Het transparant maken van informatie is de laatste jaren steeds meer onderwerp van gesprek geworden in verschillende branches. Dit is vaak ingegeven door o.a. regelgeving, schandalen of kostenbeheersing. Helaas moet ik constateren dat we allemaal mensen blijven. Er zijn voorbeelden ten over van nieuwe ontwikkelingen die in het verleden met enige scepsis werden ontvangen en na enige jaren een zeer positieve economische bijdrage hebben geleverd. Ik kan niet oordelen over de ethische consequenties van het gebruik van deze data, maar dat er nog een aantal stappen te maken hebben is zeker (veiligheid, classificatie, eigendom, kalibraties et cetera). We moeten ons tevens realiseren dat wijzelf debet zijn aan het verspreiden van allerlei gegevens over onszelf, zonder er echt bij stil te staan dat ook anderen daarvan gebruik kunnen maken. Wij hebben zelf gelukkig nog altijd de keus hoeveel en welke data we delen.
Helaas moet ik constateren dat discriminatie op basis van medische gezondheid in allerlei vormen al sinds jaar en dag het geval is. Het vinkje ‘roken’, ‘niet roken’ op de zorgpolis bijvoorbeeld heeft daar ook aan bijgedragen en is inmiddels maatschappelijk geaccepteerd.

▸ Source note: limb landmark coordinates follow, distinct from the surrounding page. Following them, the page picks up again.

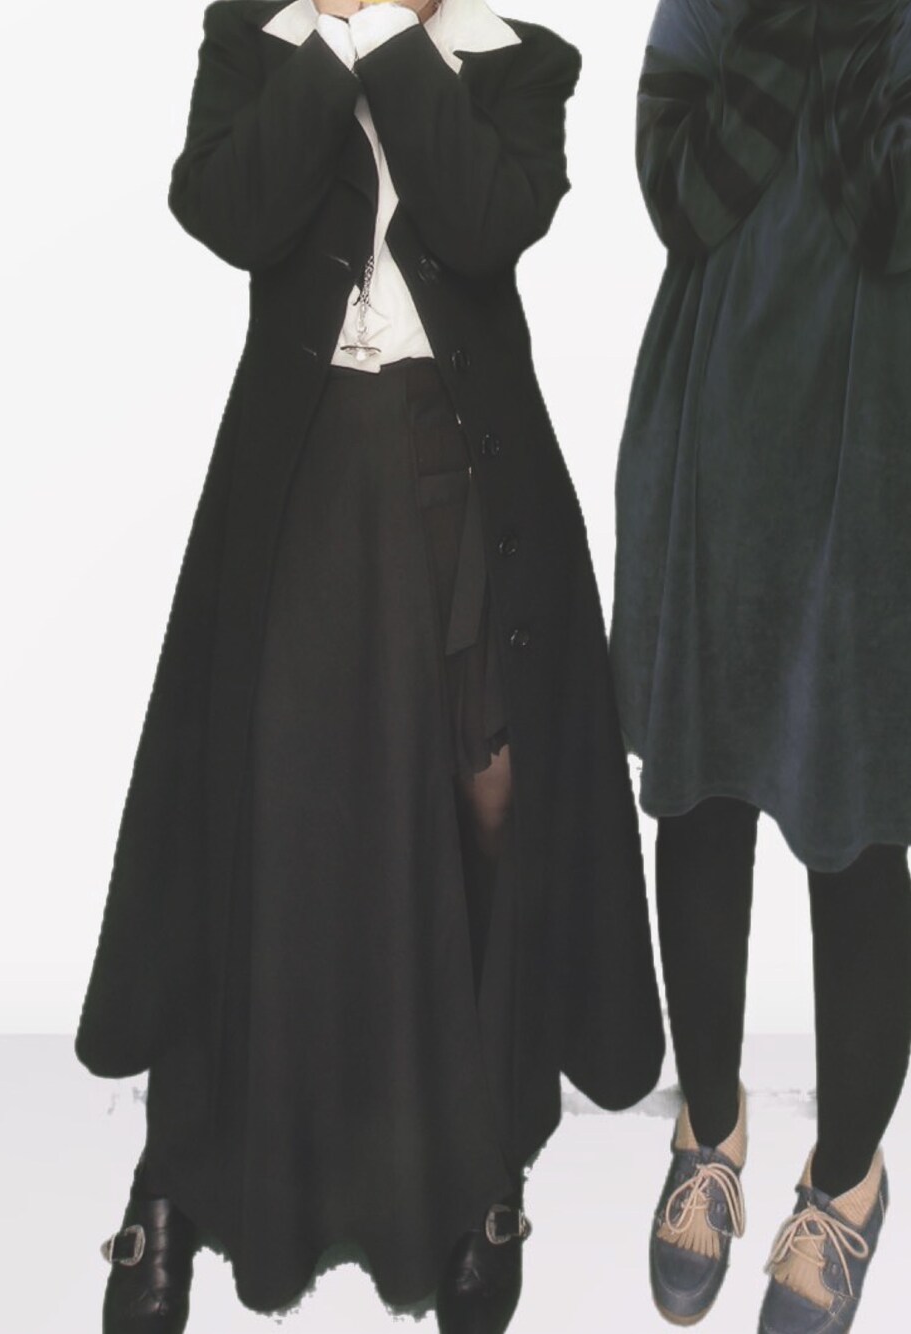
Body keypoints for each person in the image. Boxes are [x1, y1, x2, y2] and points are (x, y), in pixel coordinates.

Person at [75, 2, 665, 1332]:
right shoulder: (255, 36)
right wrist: (333, 45)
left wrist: (394, 37)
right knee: (257, 817)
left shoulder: (523, 61)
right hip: (299, 482)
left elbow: (481, 224)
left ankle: (482, 1176)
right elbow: (229, 213)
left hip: (468, 481)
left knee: (489, 809)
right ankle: (180, 1176)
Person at [611, 0, 911, 1330]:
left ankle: (845, 1183)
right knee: (700, 795)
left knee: (857, 828)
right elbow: (677, 197)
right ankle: (711, 1128)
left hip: (869, 449)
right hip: (713, 441)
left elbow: (894, 216)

Ik zou mezelf graag meer willen focussen op het gebruik van data ten goede van de patiënt: betere vroeg-signalering, beter volgen van medicijngebruik, snellere beschikbaarheid van onderzoeksresultaten etc. Onderwerpen die er op gericht zijn verbeteringen door te voeren in de zorg, met nieuwe en bestaande middelen. Verbeteringen hoeven niet opnieuw uitgevonden te worden, bestaande bewezen toepassingen in andere branches dan de zorg kunnen net zo goed worden toegepast. Als voorbeeld kan het signaleren van afwijkingen rekening houdend met vooraf gedefinieerde grenswaarden uit grote massa’s data direct worden toegepast ten behoeve van vroeg-signalering. Een arts kan op deze wijze wellicht honderden patiënten monitoren.

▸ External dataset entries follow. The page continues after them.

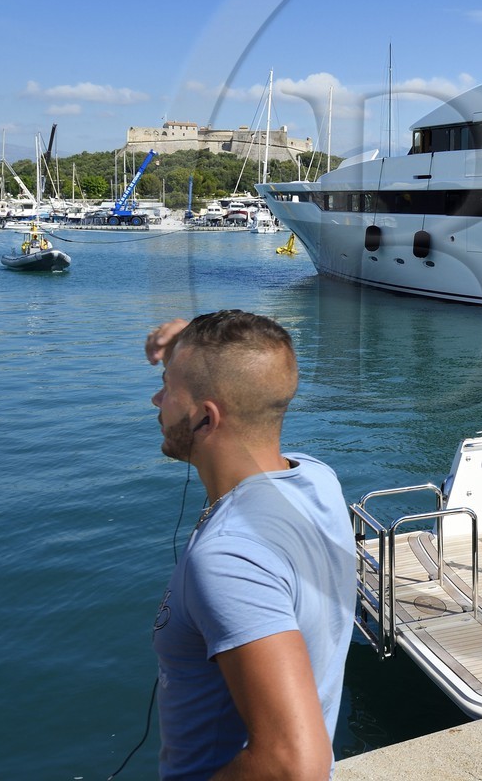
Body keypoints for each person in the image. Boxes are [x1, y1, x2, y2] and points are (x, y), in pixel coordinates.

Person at [145, 310, 355, 780]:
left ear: (204, 416)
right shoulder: (317, 480)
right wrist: (193, 345)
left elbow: (294, 764)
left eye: (168, 388)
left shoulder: (229, 558)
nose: (156, 399)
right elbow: (250, 372)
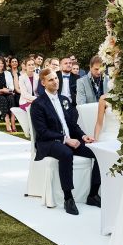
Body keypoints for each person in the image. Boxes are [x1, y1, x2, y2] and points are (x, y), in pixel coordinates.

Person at [30, 69, 101, 215]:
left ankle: (93, 194)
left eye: (56, 78)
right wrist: (65, 140)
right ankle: (68, 198)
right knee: (66, 153)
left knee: (98, 152)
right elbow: (43, 132)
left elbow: (72, 125)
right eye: (50, 80)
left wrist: (83, 136)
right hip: (49, 142)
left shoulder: (64, 100)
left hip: (69, 139)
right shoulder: (38, 104)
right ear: (43, 83)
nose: (55, 81)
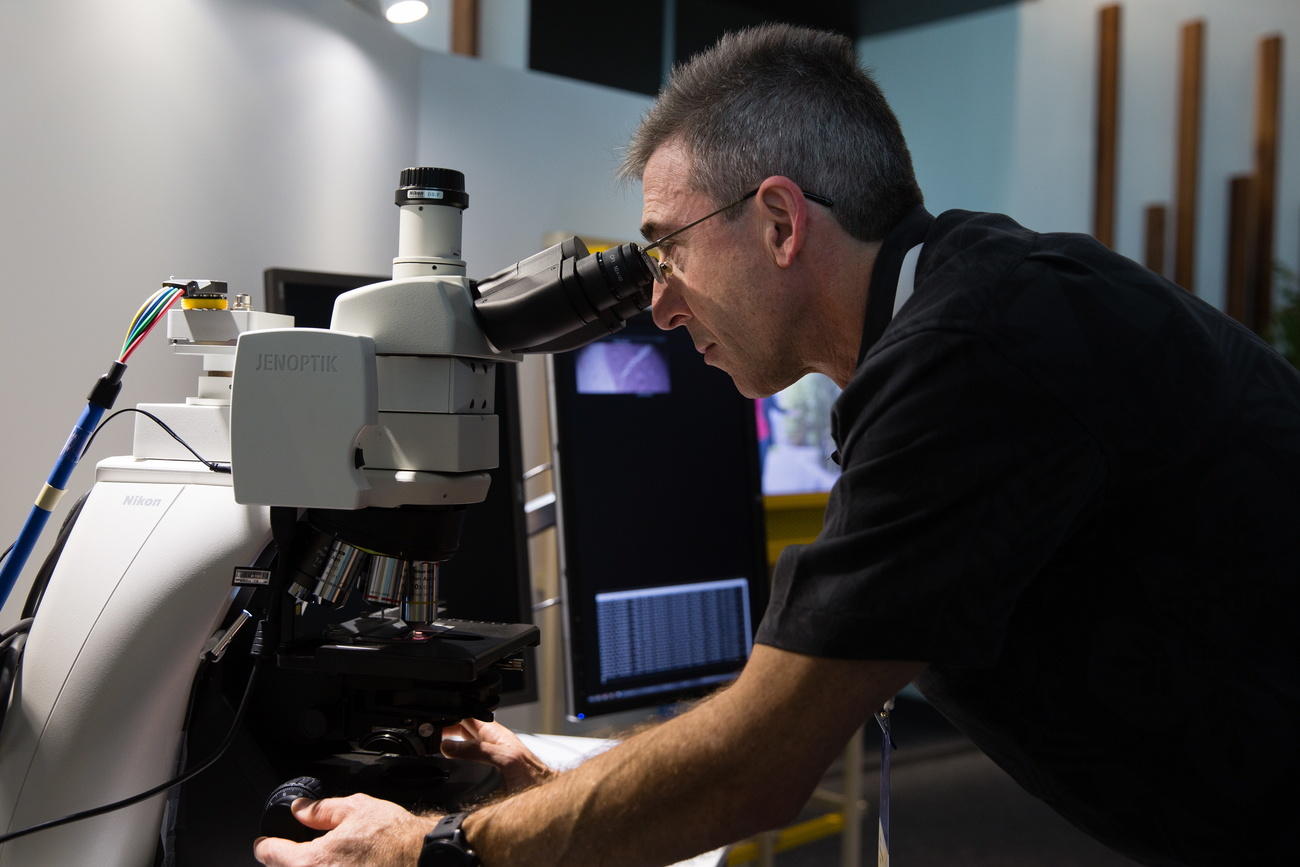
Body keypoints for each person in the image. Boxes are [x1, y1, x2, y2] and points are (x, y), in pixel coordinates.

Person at [254, 23, 1299, 867]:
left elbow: (759, 760)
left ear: (780, 224)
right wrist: (570, 802)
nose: (657, 306)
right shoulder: (968, 301)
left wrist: (429, 850)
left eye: (664, 250)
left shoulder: (979, 355)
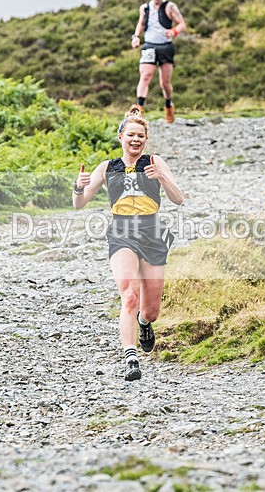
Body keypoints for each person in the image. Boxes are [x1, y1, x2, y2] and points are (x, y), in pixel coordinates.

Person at [73, 107, 184, 381]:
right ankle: (131, 357)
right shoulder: (107, 167)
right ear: (120, 136)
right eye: (131, 135)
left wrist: (162, 178)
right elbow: (79, 203)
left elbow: (178, 198)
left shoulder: (154, 161)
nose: (136, 139)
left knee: (150, 309)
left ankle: (144, 324)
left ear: (145, 139)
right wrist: (78, 186)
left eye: (141, 136)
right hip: (121, 231)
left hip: (152, 231)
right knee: (129, 294)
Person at [130, 0, 187, 124]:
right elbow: (141, 23)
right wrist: (136, 37)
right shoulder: (145, 8)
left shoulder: (169, 7)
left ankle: (168, 106)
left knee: (165, 83)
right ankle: (139, 108)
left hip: (165, 47)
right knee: (146, 75)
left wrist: (174, 31)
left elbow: (182, 24)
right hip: (149, 45)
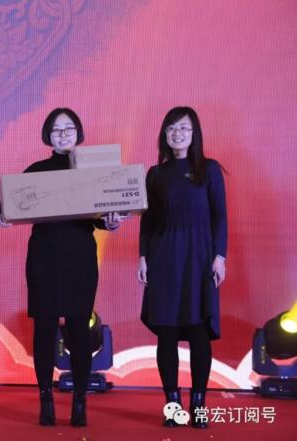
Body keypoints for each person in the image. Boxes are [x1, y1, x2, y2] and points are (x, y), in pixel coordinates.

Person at [0, 108, 124, 427]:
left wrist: (111, 221)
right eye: (57, 129)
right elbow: (0, 204)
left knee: (79, 328)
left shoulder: (93, 171)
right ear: (48, 136)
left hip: (80, 257)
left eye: (69, 128)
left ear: (79, 133)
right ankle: (46, 400)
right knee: (45, 328)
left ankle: (79, 402)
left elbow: (104, 215)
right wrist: (0, 215)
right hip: (44, 257)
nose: (63, 134)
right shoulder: (38, 170)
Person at [137, 106, 227, 429]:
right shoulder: (155, 174)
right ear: (165, 134)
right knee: (168, 334)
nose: (178, 134)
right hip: (164, 258)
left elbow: (220, 215)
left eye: (184, 128)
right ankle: (172, 404)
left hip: (200, 258)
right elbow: (147, 221)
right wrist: (143, 257)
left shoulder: (209, 169)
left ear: (194, 134)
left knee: (200, 332)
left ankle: (199, 403)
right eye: (172, 128)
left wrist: (220, 255)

In mijn optiek blijft ICT bij het verwerken, analyseren en verstrekken van data ondersteunend aan de business, echter de waarde van data neemt meer en meer toe. Dit en ook onderwerpen van BYOD en IoT zullen bijdragen aan een mogelijk veranderende rol van ICT en de plek die ICT in de organisatie inneemt.